NASA scientist Al Bowers stood in front of a photo of Saturn’s blue-green moon, Titan, and asked a group of special needs students to picture the seas of methane on its surface.
“How big is your imagination?” he asked the kids. “Can you imagine that?”
Bowers, chief scientist at the Neil A. Armstrong Flight Research Center in Edwards, Calif., had a rapt audience – roughly a dozen sixth- through 12th-graders from Pathways Academy.
The private, nonprofit school at 1776 Montano NW enrolls 21 K-12 students with autism and other special needs.
Bowers stopped by on Tuesday morning as part of an eight-school educational tour meant to inspire the next generation to explore careers in science and engineering.
Over two days, Bowers will visit elementary, middle and high schools in Albuquerque and Rio Rancho, as well as the University of New Mexico and Central New Mexico Community College.
His presentation covers a variety of cutting-edge technologies, including Mars spacecraft, supersonic passenger jets and delivery drones.
“This is a plane you could work on,” Bowers told the students, pointing to an artist’s concept of the Low Boom Flight Demonstration Quiet Supersonic Transport, a $20-million project scheduled for test flights in 2021.
During his roughly 35 years at NASA, Bowers has helped many young scientists and engineers launch their careers – often through internships with the agency.

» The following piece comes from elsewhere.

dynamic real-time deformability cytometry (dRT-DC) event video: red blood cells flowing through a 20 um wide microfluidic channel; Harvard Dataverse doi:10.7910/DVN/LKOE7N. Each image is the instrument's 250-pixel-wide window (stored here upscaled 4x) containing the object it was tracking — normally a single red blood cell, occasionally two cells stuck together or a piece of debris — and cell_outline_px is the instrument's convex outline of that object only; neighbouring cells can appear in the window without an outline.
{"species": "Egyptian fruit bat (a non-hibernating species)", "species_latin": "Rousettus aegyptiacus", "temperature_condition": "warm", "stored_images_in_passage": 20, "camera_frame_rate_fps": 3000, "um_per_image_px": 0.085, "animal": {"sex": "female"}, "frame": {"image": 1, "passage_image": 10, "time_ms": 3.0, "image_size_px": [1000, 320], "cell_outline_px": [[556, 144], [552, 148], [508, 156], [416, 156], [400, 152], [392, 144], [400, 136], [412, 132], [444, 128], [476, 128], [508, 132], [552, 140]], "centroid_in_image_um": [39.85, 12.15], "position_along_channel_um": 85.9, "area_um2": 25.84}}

A number of Bowers’ students worked on the Cassini spacecraft’s landmark mission to Saturn and its moons. A few weeks ago, the Cassini made a scheduled plunge into Saturn, where it was vaporized by the high temperature and pressure, ending nearly 20 years of exploration.
Bowers also shared his personal journey to NASA, which began during his childhood in Southern California.
He discovered a love for airplanes and studied aeronautical engineering at California Polytechnic State University in San Luis Obispo.
In 1982, he joined NASA’s graduate student research program and began rising through the ranks.
He was appointed chief scientist for the Armstrong Flight Research Center in 2014, a role that involves strategic planning for new research efforts, advanced aeronautical designs and space technologies.
Bowers’ top advice for the students: “If you get an opportunity to do something, take it.” Leandro Roybal, 16, said the presentation was inspiring.
The 11th-grader hopes to become an electrical engineer and said it was fascinating to learn more about NASA.
“He talked about a lot I hadn’t heard,” Roybal said.
Pathways Academy Principal Jim Hering said he was honored to have Bowers visit his school.
“We have students who have gone on to pretty interesting things, and the reason people discover those things is because of something like this,” Hering said.